I'm a happy camper this week. The technology department found time drop into my classroom and establish the remaining network connections to the five stations in my classroom. My options and flexibility have increased dramatically. I have been delighted with the instructional support afforded by the Promethean Board system and I continue to approve of the Front Row sound system. After a year working with it I find I still have accidents when I raise my voice. These tools seem teacher centered to me. I think it is important to offer accessible tools for student centered learning.
My joy at having networked stations in my classroom is curbed by the knowledge that I am operating on borrowed time. Support for this access to the Division's network is ending soon. It is the last vestige of an earlier network I think and the hardware and server are triage. Resources and personnel need to be directed elsewhere it seems. I believe it will be missed.
The popular alternative is Mac laptop labs. I can see the arguments. A classroom's worth of laptops moving between rooms distributes a maximum number of computers to students with economy. If that becomes the alternative I will learn to make it work. The thing is, it sounds rather teacher centered again. I know, the student has the laptop, but only when the teacher brings it into the classroom. I access our school lab twice a week for thirty-five minute sessions. Give me a floating lab of laptops and I will probably gain an hour each week.
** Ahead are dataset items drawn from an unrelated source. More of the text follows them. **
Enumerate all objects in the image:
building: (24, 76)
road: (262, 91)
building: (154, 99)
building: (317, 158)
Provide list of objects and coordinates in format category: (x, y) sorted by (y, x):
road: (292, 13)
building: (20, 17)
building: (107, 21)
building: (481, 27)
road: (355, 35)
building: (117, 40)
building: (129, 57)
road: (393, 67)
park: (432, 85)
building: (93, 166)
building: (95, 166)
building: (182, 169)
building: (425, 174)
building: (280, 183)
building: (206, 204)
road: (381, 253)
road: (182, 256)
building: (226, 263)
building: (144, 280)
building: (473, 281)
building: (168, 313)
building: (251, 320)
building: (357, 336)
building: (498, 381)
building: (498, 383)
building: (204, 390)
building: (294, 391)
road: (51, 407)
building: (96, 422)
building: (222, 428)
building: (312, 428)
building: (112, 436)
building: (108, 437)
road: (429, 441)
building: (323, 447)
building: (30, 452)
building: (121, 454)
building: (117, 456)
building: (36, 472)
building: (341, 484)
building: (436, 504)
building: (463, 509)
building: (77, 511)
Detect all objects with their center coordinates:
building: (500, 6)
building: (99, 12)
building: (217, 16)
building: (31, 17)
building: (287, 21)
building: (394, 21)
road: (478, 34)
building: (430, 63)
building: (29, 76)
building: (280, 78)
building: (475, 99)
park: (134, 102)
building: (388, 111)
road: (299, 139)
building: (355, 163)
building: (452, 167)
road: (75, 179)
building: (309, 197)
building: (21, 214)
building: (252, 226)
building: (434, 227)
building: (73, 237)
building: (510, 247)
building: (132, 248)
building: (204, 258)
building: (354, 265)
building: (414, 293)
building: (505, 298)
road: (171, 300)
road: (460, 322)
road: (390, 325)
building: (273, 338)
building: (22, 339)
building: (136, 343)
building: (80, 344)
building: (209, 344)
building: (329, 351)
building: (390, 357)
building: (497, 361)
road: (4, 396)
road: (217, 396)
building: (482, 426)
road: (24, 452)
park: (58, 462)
I characterized the Promethean Board as being teacher centered. The video above demonstrates that students can use it with at least as much facility as I can. I want computers to be an integrated element of learning in my classroom in the same way that my Promethean Board has become an integrated tool. A portable lab I book in advance is about as integrated a tool as the TV/DVD unit I used to drag into my classroom. It was hardly at my finger tips and it was certainly not at my students. Audio visual material flows in and out of my lessons now thanks to the Promethean Board technology. I had a student express a fascination with Uranium today. He was six feet from the computer and did some quick research. At ten, his interest would have shifted to another topic by the time he found his way to a computer. The five computers in my class will be worked very hard for whatever time I have them. After that, we shall see.